**Problem details**: For the material that follows, return exactly the lines from the one with "Breast MRI (dynamic contrast-enhanced), one axial slice. Slice" through the one with "- liver metastasis: <124,208,131,216>", both ends included.

**Records for the exercise**:
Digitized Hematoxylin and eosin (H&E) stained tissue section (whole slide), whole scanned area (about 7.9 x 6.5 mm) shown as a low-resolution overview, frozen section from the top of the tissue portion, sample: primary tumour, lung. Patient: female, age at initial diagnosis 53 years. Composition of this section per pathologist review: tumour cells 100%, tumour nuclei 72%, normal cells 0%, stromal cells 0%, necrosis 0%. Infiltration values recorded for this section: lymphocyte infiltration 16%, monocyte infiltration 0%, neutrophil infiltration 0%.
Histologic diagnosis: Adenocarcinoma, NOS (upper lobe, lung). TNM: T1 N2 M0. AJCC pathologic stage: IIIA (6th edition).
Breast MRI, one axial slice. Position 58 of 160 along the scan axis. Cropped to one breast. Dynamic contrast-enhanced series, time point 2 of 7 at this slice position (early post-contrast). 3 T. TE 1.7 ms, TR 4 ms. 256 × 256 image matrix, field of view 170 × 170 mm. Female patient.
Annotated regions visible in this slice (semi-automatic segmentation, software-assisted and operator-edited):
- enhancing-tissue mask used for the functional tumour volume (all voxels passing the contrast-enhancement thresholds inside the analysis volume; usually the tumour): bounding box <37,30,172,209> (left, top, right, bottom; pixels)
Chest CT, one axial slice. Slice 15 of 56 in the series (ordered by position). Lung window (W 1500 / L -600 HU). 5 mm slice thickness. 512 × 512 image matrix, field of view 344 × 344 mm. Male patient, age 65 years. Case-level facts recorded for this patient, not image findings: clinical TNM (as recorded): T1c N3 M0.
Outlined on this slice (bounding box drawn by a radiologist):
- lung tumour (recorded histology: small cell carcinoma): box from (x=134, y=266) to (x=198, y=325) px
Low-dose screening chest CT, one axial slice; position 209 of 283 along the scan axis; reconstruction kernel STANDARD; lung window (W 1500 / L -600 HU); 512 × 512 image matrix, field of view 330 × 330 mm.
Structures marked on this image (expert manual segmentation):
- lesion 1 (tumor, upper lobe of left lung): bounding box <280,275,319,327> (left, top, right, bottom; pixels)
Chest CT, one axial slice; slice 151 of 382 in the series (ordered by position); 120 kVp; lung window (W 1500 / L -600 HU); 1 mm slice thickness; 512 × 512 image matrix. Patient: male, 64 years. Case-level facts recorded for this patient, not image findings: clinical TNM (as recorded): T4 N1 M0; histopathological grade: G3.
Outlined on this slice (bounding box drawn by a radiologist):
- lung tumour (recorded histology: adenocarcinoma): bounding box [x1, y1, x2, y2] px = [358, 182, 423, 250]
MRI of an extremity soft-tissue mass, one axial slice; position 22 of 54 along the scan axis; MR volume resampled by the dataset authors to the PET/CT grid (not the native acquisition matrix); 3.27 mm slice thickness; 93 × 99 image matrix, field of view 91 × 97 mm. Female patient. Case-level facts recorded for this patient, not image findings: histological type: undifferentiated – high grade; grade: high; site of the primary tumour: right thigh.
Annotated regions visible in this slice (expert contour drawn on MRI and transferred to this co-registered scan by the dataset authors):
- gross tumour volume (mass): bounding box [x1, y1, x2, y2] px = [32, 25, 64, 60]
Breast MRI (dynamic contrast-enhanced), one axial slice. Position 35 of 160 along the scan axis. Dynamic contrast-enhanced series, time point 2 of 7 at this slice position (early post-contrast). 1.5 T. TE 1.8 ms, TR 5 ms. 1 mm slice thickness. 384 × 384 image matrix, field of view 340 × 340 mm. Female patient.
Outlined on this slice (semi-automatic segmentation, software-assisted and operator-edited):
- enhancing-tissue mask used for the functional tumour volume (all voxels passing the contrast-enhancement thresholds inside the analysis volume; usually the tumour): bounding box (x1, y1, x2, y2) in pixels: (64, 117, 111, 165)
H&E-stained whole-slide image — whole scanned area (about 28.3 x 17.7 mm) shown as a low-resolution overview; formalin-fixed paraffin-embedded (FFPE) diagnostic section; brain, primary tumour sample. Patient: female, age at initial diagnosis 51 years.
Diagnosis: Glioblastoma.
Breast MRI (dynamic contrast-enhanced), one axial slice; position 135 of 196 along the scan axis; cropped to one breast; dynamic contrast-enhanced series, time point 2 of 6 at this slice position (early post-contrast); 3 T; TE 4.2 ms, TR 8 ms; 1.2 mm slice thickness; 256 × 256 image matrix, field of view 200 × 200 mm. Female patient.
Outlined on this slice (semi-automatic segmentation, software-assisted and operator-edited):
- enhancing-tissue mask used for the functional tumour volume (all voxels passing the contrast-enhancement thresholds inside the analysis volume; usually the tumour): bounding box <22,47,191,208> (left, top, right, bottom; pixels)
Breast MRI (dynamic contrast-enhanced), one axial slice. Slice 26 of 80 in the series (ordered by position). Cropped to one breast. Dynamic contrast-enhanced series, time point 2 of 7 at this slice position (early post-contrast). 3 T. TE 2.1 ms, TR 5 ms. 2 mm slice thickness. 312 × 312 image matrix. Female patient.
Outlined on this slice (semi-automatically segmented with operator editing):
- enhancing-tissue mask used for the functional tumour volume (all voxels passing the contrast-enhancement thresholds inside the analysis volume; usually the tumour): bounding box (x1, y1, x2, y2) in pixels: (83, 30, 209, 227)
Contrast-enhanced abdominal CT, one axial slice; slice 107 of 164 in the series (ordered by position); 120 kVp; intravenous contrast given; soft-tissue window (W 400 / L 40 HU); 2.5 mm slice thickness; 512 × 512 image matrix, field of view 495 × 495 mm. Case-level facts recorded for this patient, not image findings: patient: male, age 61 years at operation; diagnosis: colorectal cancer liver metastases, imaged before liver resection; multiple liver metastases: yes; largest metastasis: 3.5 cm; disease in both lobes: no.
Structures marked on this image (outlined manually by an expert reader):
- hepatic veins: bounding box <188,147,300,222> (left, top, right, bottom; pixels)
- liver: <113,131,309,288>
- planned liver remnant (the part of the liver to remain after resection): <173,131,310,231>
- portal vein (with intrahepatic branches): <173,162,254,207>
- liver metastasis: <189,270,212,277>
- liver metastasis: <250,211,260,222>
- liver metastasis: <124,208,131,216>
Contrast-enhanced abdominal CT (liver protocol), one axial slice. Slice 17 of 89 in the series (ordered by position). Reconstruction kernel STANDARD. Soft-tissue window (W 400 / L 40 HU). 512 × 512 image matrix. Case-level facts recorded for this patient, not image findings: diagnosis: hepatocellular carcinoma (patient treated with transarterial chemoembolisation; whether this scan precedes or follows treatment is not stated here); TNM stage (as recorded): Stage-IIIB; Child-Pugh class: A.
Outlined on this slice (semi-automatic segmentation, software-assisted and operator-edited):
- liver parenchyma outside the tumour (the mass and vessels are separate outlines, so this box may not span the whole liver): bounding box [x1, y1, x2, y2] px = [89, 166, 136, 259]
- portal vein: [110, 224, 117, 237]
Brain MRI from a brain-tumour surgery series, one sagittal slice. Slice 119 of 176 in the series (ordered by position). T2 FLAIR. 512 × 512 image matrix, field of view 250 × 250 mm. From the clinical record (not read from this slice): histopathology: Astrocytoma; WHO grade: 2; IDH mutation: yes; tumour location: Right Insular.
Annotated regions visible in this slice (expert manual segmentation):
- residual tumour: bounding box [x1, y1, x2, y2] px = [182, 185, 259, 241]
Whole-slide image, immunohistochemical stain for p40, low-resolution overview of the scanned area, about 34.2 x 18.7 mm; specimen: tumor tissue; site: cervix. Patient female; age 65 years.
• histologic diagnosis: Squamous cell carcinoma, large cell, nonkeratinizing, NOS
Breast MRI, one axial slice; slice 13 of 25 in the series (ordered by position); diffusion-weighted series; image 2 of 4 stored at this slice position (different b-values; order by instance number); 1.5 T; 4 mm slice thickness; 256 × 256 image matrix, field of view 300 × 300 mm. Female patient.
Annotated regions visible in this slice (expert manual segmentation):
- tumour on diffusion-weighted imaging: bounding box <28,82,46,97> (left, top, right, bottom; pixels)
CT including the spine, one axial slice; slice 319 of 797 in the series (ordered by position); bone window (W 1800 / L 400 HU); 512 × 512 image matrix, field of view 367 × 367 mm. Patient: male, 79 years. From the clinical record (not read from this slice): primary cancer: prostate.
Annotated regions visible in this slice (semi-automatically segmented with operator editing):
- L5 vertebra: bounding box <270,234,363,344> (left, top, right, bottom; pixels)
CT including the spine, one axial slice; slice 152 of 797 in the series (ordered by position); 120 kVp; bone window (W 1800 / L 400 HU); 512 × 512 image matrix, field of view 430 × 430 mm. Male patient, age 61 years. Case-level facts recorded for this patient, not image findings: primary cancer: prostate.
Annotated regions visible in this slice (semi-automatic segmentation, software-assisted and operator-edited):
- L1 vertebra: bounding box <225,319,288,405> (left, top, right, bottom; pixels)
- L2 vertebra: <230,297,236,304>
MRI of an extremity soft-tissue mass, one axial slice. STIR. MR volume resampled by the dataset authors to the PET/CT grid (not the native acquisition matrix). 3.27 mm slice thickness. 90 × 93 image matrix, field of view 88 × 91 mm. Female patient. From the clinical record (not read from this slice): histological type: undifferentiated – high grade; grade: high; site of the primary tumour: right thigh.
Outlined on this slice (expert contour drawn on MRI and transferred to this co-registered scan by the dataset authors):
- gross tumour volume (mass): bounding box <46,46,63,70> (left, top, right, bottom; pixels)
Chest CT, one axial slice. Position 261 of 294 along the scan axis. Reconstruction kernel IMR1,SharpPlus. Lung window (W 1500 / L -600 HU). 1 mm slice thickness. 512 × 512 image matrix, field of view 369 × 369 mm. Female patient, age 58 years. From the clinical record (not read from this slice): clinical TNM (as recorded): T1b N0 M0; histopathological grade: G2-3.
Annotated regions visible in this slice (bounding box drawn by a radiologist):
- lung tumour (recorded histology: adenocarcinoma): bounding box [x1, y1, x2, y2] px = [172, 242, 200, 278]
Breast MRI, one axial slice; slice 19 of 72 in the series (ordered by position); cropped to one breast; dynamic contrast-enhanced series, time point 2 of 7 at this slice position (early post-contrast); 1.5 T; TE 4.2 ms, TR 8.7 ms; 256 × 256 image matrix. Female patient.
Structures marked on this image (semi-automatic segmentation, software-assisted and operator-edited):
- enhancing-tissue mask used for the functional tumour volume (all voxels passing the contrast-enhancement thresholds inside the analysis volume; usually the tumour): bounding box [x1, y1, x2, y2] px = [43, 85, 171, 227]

**Exercise output**:
Breast MRI (dynamic contrast-enhanced), one axial slice. Slice 26 of 80 in the series (ordered by position). Cropped to one breast. Dynamic contrast-enhanced series, time point 2 of 7 at this slice position (early post-contrast). 3 T. TE 2.1 ms, TR 5 ms. 2 mm slice thickness. 312 × 312 image matrix. Female patient.
Outlined on this slice (semi-automatically segmented with operator editing):
- enhancing-tissue mask used for the functional tumour volume (all voxels passing the contrast-enhancement thresholds inside the analysis volume; usually the tumour): bounding box (x1, y1, x2, y2) in pixels: (83, 30, 209, 227)
Contrast-enhanced abdominal CT, one axial slice; slice 107 of 164 in the series (ordered by position); 120 kVp; intravenous contrast given; soft-tissue window (W 400 / L 40 HU); 2.5 mm slice thickness; 512 × 512 image matrix, field of view 495 × 495 mm. Case-level facts recorded for this patient, not image findings: patient: male, age 61 years at operation; diagnosis: colorectal cancer liver metastases, imaged before liver resection; multiple liver metastases: yes; largest metastasis: 3.5 cm; disease in both lobes: no.
Structures marked on this image (outlined manually by an expert reader):
- hepatic veins: bounding box <188,147,300,222> (left, top, right, bottom; pixels)
- liver: <113,131,309,288>
- planned liver remnant (the part of the liver to remain after resection): <173,131,310,231>
- portal vein (with intrahepatic branches): <173,162,254,207>
- liver metastasis: <189,270,212,277>
- liver metastasis: <250,211,260,222>
- liver metastasis: <124,208,131,216>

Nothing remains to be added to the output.